FinAgent is an intelligent assistant designed to answer financial questions by drawing information from various sources, including:
- A local SQL database (for bank account information, transactions).
- The Yahoo Finance API (for stock market data).
- A collection of PDF documents (using Retrieval Augmented Generation - RAG).
The system features a Gradio-based web interface and supports multilingual queries (English, German, Luxembourgish), translating them for internal processing and providing answers in the original language.
- Multi-Source Question Answering: Dynamically routes questions to the most appropriate data source (SQL, API, or PDF RAG).
- Retrieval Augmented Generation (RAG): Extracts information from PDF documents to answer complex queries.
- SQL Database Interaction: Queries a local SQLite database for structured financial data.
- Live Stock Data: Fetches stock market information via the Yahoo Finance API.
- Multilingual Support: Handles questions in English, German, and Luxembourgish.
- LLM-Powered: Utilizes Large Language Models (via Ollama) for translation, classification, query generation, and natural language response generation.
- Interactive UI: Provides a user-friendly web interface built with Gradio.
- Haystack Pipelines: Built using the Haystack framework for robust NLP pipelines.
-
Clone the Repository (if applicable):
git clone <your-repository-url> cd FinAgent
-
Python Environment: Ensure you have Python 3.8+ installed. It's recommended to use a virtual environment:
python -m venv venv source venv/bin/activate # On Windows: venv\Scripts\activate
-
Install Dependencies: Install the required Python packages from
requirements.txt:pip install -r requirements.txt
-
Ollama & LLMs:
- Install Ollama: https://ollama.com/
- Pull the necessary LLM models used by the project (e.g.,
gemma3:12b):ollama pull gemma3:12b
-
Qdrant Vector Store: Qdrant is used for the PDF RAG pipeline. The vector store will be created locally in a
qdrant/directory when you run the indexing script. -
Sample Database: The project expects a SQLite database named
bank_demo.dbin the project root for SQL-based queries. Ensure this file is present and contains thetransactionstable as expected by thesqlpipefunction. -
PDF Documents for RAG:
- Place your PDF documents in the
pdf_rag/data/original_pdf/directory. These documents will be indexed for the RAG pipeline.
- Place your PDF documents in the
-
(Optional) OpenAI API Key: If you plan to use OpenAI models for the RAG pipeline (as an alternative to Ollama), ensure your
OPENAI_API_KEYenvironment variable is set.
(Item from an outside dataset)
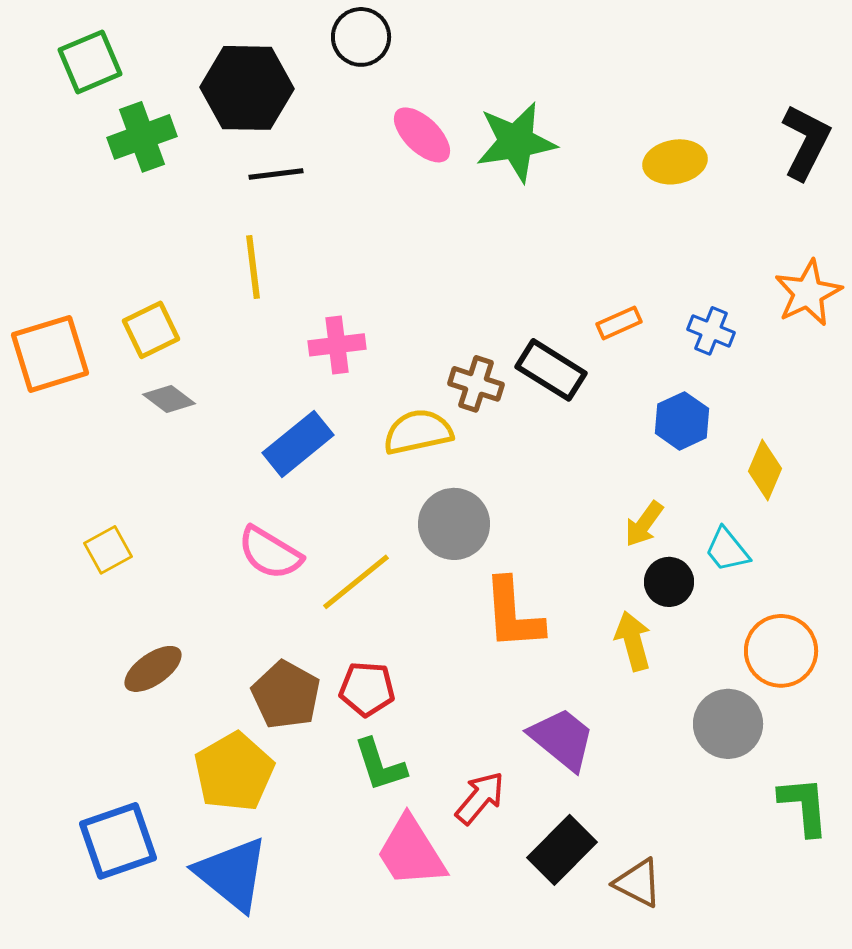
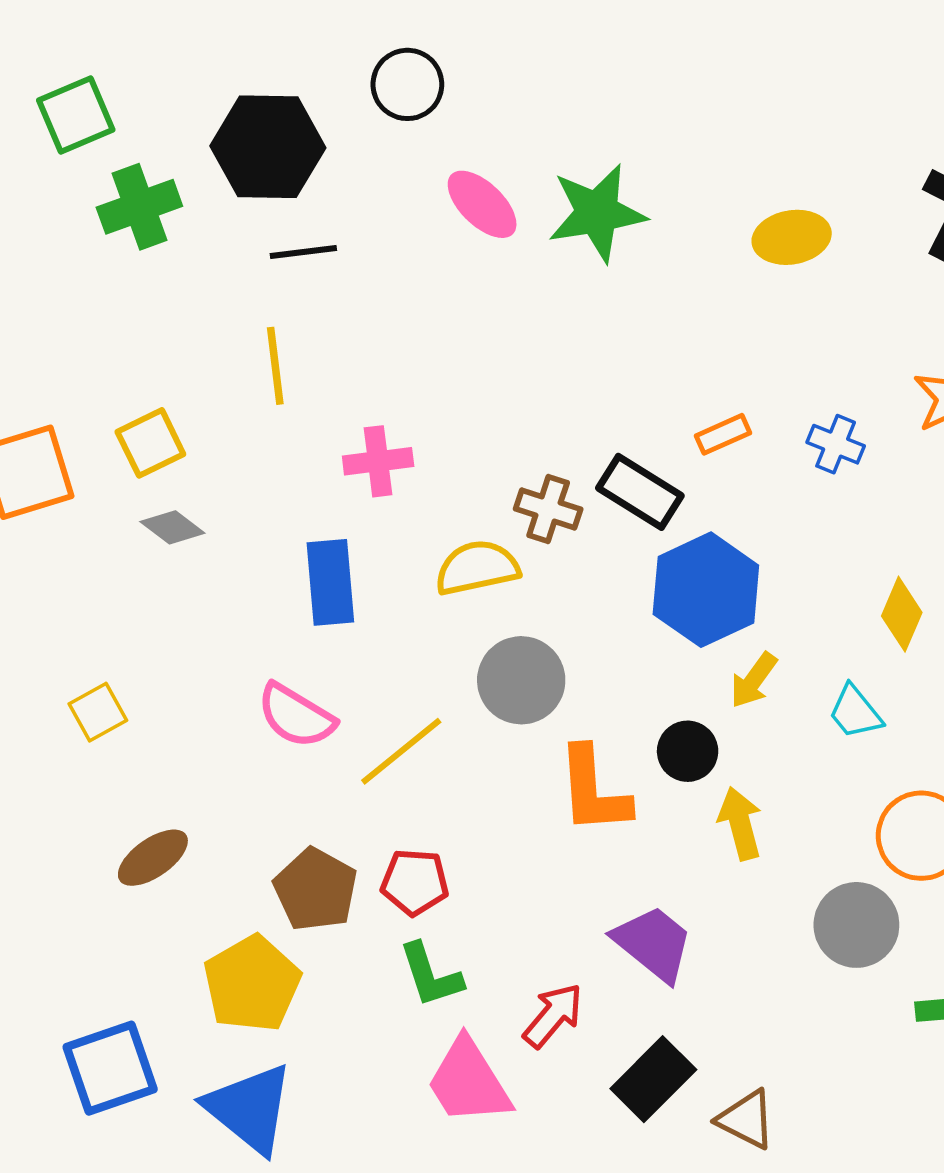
blue hexagon: (682, 421) -> (706, 590), moved, size x1.6
blue rectangle: (298, 444) -> (330, 582), turned -56
black circle: (669, 582) -> (688, 751), moved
There are two main steps to get FinAgent running:
This step parses, chunks, and indexes the content of your PDFs into the Qdrant vector store.
-
The primary script for this is
pdf_rag/pipelines/index_chunks.py. -
Run:
python pdf_rag/pipelines/index_chunks.py
This will create/update the
qdrant/folder in your project root. This step only needs to be done once or whenever you add/update PDF documents.
Once the prerequisites are met and PDF documents (if used) are indexed, start the main application:
python haystack_yahooapi.pyThis will:
- Initialize the Haystack pipelines.
- Start a Gradio web server.
- Print the URL to access the UI in your console (e.g.,
http://127.0.0.1:7860or a public Gradio link ifshare=True).
Open the URL in your web browser to interact with FinAgent.
FinAgent/
├── haystack_yahooapi.py # Main application, UI, and core logic
├── bank_demo.db # Sample SQLite database for SQL queries
├── pdf_rag/ # Sub-module for PDF Retrieval Augmented Generation
│ ├── README.md # README specific to the PDF RAG component
│ ├── data/
│ │ └── original_pdf/ # Place your PDF documents here
│ ├── pipelines/
│ │ ├── index_chunks.py # Script to index PDF documents
│ │ └── generate_answer.py # Script for RAG answer generation
│ └── ...
├── logs/ # Directory for log files (created at runtime)
├── qdrant/ # Directory for Qdrant vector store (created by indexing)
└── ... (other potential files like requirements.txt)
The application generates detailed logs in the logs/ directory, with filenames like FinAgent_log_YYYY-MM-DD_HH-MM-SS.log. These logs include Haystack component tracing and execution times.